::: Extract to read :::

Depending on the quirks of the particular data set, you may need to do any of the following:
- Adjust the regular expressions used in transform_functions.xsl and 7_to_8.xsl
- Add or remove irregular outcome_text and crime_text values in irregulars.xml. This file
provides a way to transform text that falls outside of the regular expression patterns.
- Adjust value_lists.xml to reflect the most up-to-date list of 'regular' crimes, outcomes,
and respites.
=============================================
9) Apply XML structural changes
=============================================
Use 8_to_9.xsl to transform the result of #8 into 9_schema_changes.xml.

::: Records supplied :::

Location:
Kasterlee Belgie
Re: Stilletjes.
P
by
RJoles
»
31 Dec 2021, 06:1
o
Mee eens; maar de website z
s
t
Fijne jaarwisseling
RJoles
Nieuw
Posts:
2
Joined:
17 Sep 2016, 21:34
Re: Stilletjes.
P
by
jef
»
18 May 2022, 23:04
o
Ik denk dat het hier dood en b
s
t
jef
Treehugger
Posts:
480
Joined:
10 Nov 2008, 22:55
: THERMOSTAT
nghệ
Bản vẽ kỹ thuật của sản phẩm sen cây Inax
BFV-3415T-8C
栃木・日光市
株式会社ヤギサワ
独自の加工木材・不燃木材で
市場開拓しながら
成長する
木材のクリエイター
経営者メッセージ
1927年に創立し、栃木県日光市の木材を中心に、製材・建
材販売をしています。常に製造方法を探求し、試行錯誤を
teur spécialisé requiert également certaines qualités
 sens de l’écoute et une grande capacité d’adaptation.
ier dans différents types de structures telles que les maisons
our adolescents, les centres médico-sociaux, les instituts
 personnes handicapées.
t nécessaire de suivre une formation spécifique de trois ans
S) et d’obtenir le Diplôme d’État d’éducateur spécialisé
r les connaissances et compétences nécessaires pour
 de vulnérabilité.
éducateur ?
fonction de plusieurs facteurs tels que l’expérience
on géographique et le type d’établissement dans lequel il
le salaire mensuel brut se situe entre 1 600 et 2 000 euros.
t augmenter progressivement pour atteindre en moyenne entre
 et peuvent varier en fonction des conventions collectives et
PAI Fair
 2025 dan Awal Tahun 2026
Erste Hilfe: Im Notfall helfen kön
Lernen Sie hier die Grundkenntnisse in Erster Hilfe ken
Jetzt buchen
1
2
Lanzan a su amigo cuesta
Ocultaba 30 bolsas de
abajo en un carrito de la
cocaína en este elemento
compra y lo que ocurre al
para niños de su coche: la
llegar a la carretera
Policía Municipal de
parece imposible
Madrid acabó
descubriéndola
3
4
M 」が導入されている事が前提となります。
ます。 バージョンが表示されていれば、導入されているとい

:::

**Problem 1**
Using the instructions on transforming the data set, say whether each statement agrees with them, answering yes or no and quoting the words that decide it: (a) irregulars.xml handles text outside the regular expression patterns; (b) the regular expressions to adjust are kept in value_lists.xml; (c) step 9 uses 8_to_9.xsl to produce 9_schema_changes.xml.
**Problem 2**
Resume the instructions on transforming the data set after their last sentence.
The rows come from a different source than the text.

**Response 1**
(a) Yes: "This file provides a way to transform text that falls outside of the regular expression patterns."
(b) No: "Adjust the regular expressions used in transform_functions.xsl and 7_to_8.xsl"
(c) Yes: "Use 8_to_9.xsl to transform the result of #8 into 9_schema_changes.xml."

**Response 2**
This brings in structural changes that were introduced in March 2011. See blog:
http://hcmc.uvic.ca/blogs/index.php?blog=36&p=7824&more=1&c=1&tb=1&pb=1
=============================================
10) Apply further structural changes
=============================================
Use 9_to_10.xsl to transform the result of #9 into 10.xml. This incorporates further
structural changes, namely removing the rec_rep_head element and moving the data into
individual trial files. See blog:
http://hcmc.uvic.ca/blogs/index.php?blog=36&p=7853&more=1&c=1&tb=1&pb=1
=============================================
11) Add start_year element
=============================================
Add a <start_year> element as a direct child of <data> to the top of the result of #10. The value of this
element should be the starting year of the data set. For example, for the 1800s data set:
<data>
<start_year>1800</start_year>
(trial info and rest of file)
...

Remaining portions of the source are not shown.